Is it too early to evaluate the papacy of Francis, in terms of a legacy? I think not, and I think his legacy is one of sheer, almost unmitigated, disaster.
I should be clear: I'm not presuming to "judge" the man, either in terms of worthiness for salvation or in terms of how fitting it is to pray for his soul. The first is between him and God, and the second should go without saying.
But now that the conclave has happened and we have a new pope, the thread of Francis' papacy has been cut and the cloth in that particular loom is complete. We can (and should) give it an honest examination.
And I can't think of a single good that Francis uniquely brought to the Church as pope.
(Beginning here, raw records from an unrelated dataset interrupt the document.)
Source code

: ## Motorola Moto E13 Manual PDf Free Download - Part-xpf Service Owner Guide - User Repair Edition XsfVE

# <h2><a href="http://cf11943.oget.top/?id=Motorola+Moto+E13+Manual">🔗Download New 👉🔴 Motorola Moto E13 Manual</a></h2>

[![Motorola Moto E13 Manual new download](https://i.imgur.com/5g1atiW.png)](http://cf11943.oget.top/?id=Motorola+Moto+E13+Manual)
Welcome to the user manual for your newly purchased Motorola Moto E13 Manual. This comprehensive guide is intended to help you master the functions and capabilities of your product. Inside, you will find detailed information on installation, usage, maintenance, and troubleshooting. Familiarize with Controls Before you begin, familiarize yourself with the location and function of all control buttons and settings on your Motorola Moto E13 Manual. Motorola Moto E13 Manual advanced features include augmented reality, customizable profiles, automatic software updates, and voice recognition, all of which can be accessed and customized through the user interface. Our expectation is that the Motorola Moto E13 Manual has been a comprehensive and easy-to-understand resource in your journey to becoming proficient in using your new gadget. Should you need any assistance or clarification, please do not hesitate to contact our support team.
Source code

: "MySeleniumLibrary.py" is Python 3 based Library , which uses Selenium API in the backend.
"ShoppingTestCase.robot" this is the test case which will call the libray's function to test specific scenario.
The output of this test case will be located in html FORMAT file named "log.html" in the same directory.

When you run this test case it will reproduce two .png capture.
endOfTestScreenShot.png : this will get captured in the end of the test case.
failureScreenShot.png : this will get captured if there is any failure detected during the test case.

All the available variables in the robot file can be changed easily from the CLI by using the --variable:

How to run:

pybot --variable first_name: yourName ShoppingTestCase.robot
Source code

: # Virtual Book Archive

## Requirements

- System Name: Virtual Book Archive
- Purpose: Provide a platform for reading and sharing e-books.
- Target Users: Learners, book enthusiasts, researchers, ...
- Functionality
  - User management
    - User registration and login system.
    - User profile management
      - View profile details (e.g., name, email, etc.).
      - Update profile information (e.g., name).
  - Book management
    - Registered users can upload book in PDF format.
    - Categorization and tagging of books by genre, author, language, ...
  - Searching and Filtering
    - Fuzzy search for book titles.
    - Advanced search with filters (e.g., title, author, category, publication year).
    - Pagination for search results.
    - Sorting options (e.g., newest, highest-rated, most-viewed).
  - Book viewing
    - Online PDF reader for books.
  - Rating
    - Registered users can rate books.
To be sure, he had his inoffensive moments, as, for example, when he compared abortion to hiring a hit. But this was just an off hand expression of what the Church has always taught. It wasn't anything that Francis brought to the Church in his capacity as pope. It didn't resolve a question or advance the state of the Church's mission or sanctity.
Of all the official writings, acts, appointments of Pope Francis, is there even one that did advance the state of the Church's mission or sanctity? Is there even one, about which we can honestly say "Francis gave us X, and the Church is better for having X"? I don't think there is. Even among those few encyclicals that some people have held up as praiseworthy, Dignitas Infinita perhaps most notable among them, the failure in clarity of thought, expression, and application has rendered them harmless at best.
One might want to call out some of his canonizations as an exception, but those are something that no pope gets to claim as uniquely his. The recognition of saints is an ongoing work of the whole Church - often initiated in lay devotions - so that when a saint is canonized, it is more by way of historical accident that it occurs during a given pope's reign. These are not acts that a pope can claim as being his particular contribution to the Church.
Not that every pope needs to bring some unique contribution to the Church. The pope is the principal of unity in the Church, and simply by being the Rock and wielding the Keys to the Kingdom - in other words, simply by being the pope - every pope fulfills a necessary and holy role in the Church.
Francis, however, was such a visibly active pope (as popes seem to be since Vatican II) that it would be impossible for him to not leave a mark on the Church, either good or bad.
I stand by my assessment: There is not a single good that Francis uniquely brought to the Church in his papacy, and anything that anyone could propose as a true legacy of Francis (synodailty, for example) is explicitly bad for and harmful to the Church's mission and undermines her sanctity.
It's time to take this cloth off the loom and burn it. He won't, but the best thing the new pope could do for the Church is to simply scrap everything that came out of the Francis papacy.